XX.

A CLEVER CUCKOO.

"Hark, the cuckoo, weatherwise,
Still hiding, farther onward woos you."

The mysterious bird, around whose name cluster some strange facts as well as absurd fancies; shy and intolerant of the human race, yet bold in protecting his treasures; devoted and tender in his family relations, yet often known in the neighborhood where he passes his days as a mere "wandering voice,"—

"No bird, but an invisible thing,
A voice, a mystery,"—

this bird, the cuckoo, was a stranger to me till one happy day last June, when I came upon him where he could not escape, beside his own nest.

In returning from our daily visit to the woods that morning, my fellow-student turned down a narrow footway connecting the woods with the home-fields, and I followed. She had passed through half its length, her dog close behind her, when our eyes, ever searching the trees and bushes, fell almost at the same instant upon a nest, with the sitting bird at home. It was so near me that I could have touched it, being not more than two feet from the ground, and hardly farther from the path.
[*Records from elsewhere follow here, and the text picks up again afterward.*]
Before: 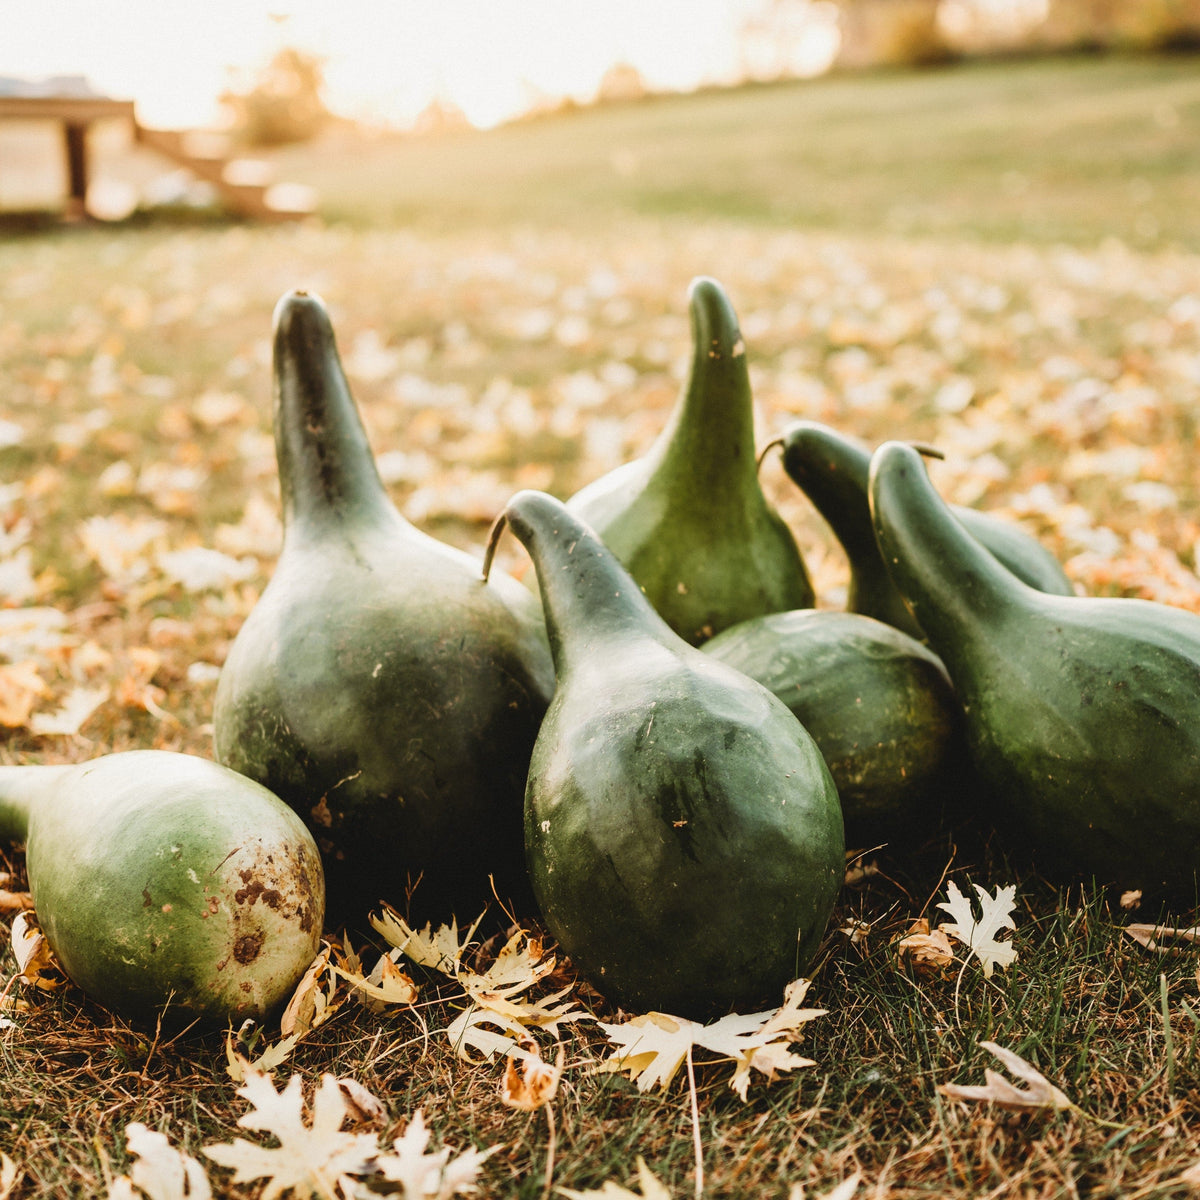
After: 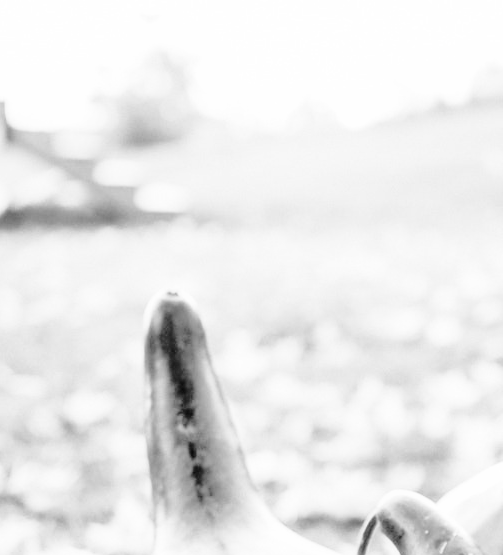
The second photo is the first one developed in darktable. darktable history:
crop and rotate: left 10.817%, top 0.062%, right 47.194%, bottom 53.626%
tone equalizer: -7 EV 0.15 EV, -6 EV 0.6 EV, -5 EV 1.15 EV, -4 EV 1.33 EV, -3 EV 1.15 EV, -2 EV 0.6 EV, -1 EV 0.15 EV, mask exposure compensation -0.5 EV
exposure: black level correction 0.01, exposure 0.014 EV, compensate highlight preservation false
base curve: curves: ch0 [(0, 0) (0.036, 0.037) (0.121, 0.228) (0.46, 0.76) (0.859, 0.983) (1, 1)], preserve colors none
monochrome: on, module defaults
Fearing to startle the little mother, whose frightened eyes were fixed upon us, we announced our mutual discovery by a single movement of the hand, and walked quietly past without pausing. Not until we reached the open fields at the end did my comrade whisper, "a cuckoo," and our hearts, if not our lips, sang with Wordsworth, "Thrice welcome, darling of the spring," for the nest of this shy bird we hardly dared hope to see.

After the morning of our happy discovery the cuckoo path became part of our regular route home from the woods. Our first care was to dispel the fears of the bird, and accustom her to seeing us, so for several days we passed her without pausing, though we looked at her and spoke to her in low tones as we went by.